• _ЦИТИРУЕМЫЙ ОТРЫВОК_:

Вы здесь

Великий распад. Воспоминания. Глава V[70]. Толстой, Победоносцев, Делянов (И. И. Колышко, 2009)

Глава V[70]

Толстой, Победоносцев, Делянов

От монолита великодержавности Николая I и Александра II (первой половины его царствования) к эпохе распада Александра III и Николая II оторвались три осколка: гр[аф] Д. Толстой, Победоносцев и Делянов.

Они были чужды позднейшему черносотенству, черпая свое мировоззрение не из случайностей данного момента и не из личных интересов, а из усвоенного государственного опыта, связанного с серьезной научной подготовкой. Ими, поэтому, довлеет скорее понятие о консерватизме, чем о реакции.

Гр[аф] Д. Толстой, Победоносцев и Делянов принадлежали к образованнейшим людям эпохи освобождения, и 1 – го марта 1881 года застало их почти дряхлыми. Тем не менее, у них хватило сил и энергии, чтобы свалить Лорис-Меликова, опиравшегося на вел[икого] кн[язя] Константина Николаевича, а снизу – на либеральное русское общество и чиновничество. Этот триумвират с ношей не менее 200 лет на плечах повторил подвиг спартанцев на историческом мосту151: преградил путь вливавшейся струе либерализма.

Ошибочно думают, что Александр III уже вступил на престол реакционером; он вообще не был подготовлен к царствованию (подготовляли его брата Николая), и отношения его с отцом, Александром II, ни в какой степени не напоминают отношений царевича Алексея с Петром152. Правда, он был учеником Победоносцева, дружил с реакционерами – кн[язем] Мещерским и гр[афом] Воронцовым-Дашковым, но не чуждался и «либералов» того времени, как, например, Абаза, не ссорился со своим дядей Константином и Лорисом. Он был аполитичен.

• _ИСХОДНЫЕ ДАННЫЕ_:
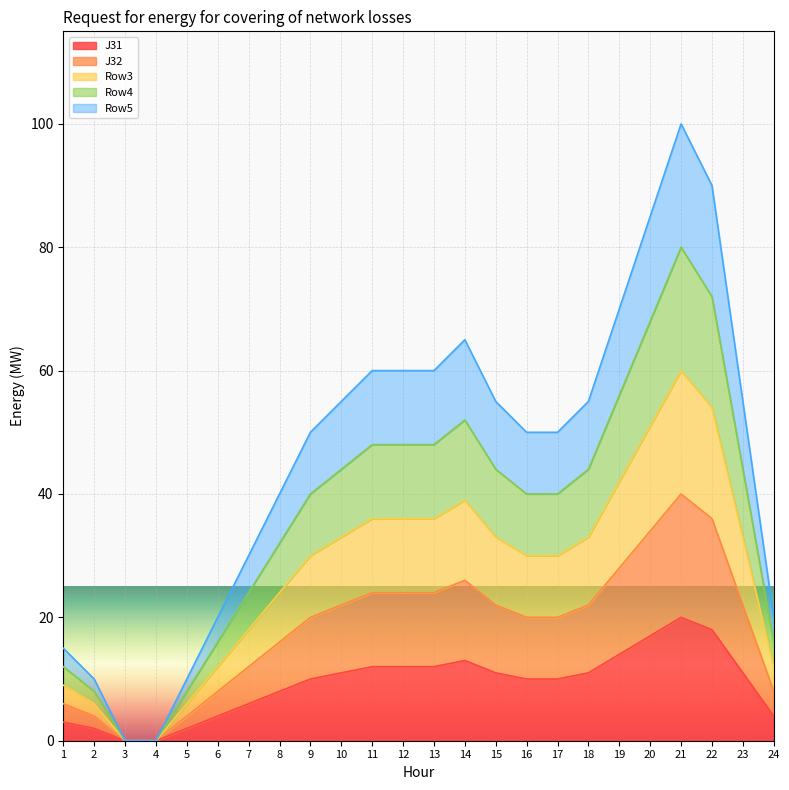

What is the difference between the second highest and minimum values in the J32 series?

36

• _СПИСОК ЗАДАНИЙ_:
[1] Выпишите из отрывка о Толстом, Победоносцеве и Делянове фрагмент, который открывается словами «Великий распад. Воспоминания.» и завершается словами «чем о реакции.».
[2] Кого, согласно отрывку о Толстом, Победоносцеве и Делянове, готовили к царствованию вместо Александра III?
[3] Продолжите отрывок о Толстом, Победоносцеве и Делянове, начав сразу после его последнего предложения.

• _ОТВЕТЫ_:
[1]
Великий распад. Воспоминания. Глава V[70]. Толстой, Победоносцев, Делянов (И. И. Колышко, 2009)

Глава V[70]

Толстой, Победоносцев, Делянов

От монолита великодержавности Николая I и Александра II (первой половины его царствования) к эпохе распада Александра III и Николая II оторвались три осколка: гр[аф] Д. Толстой, Победоносцев и Делянов.

Они были чужды позднейшему черносотенству, черпая свое мировоззрение не из случайностей данного момента и не из личных интересов, а из усвоенного государственного опыта, связанного с серьезной научной подготовкой. Ими, поэтому, довлеет скорее понятие о консерватизме, чем о реакции.

[2] Его брата Николая.

[3]
Прекрасный семьянин, человек прямой, а во многом и рыцарь, если бы отец передал ему корону конституционного монарха (что и случилось бы, проживи Александр II еще только год), он, вероятно, сберег бы основы русского народоправства, не подпустив к себе ни Толстого, ни Победоносцева, ни Плеве. Но бомба 1-го марта, взорвав русскую свободу, взорвала и этого тяжкодума. Из подъезда Зимнего дворца в день 1-го марта этот гигант вышел с заплаканным, по-детски сморщенным лицом. Экипаж его окружил конвой. Но уже на следующий день он ездил без конвоя. На выходе в день восшествия на престол этот бородач, шутя ломавший подковы, рыдал как малое дитя. Особо нежных чувств к отцу Александр III не питал, но истекший кровью с оторванными ногами старик всколыхнул цельную душу сына. Вот чем воспользовался триумвират. Русло русской государственности было повернуто искусственно, и отсюда начался ее распад.

Сил и энергии трех старцев хватило лишь на «подвиг» поворота вспять этого русла. Как только река потекла обратно, все три временщика застыли в своих позах и, по русскому обычаю, рассорились. Курьезное было время. Казалось, все идет как по маслу: церковь пикнуть не смела в тисках Победоносцева, земства поникли под натиском жандармерии и губернаторов, и даже студенты не бунтовали. Но Толстой подсиживал Победоносцева, а Делянов обоих вместе. В русской берлоге жили целых три медведя.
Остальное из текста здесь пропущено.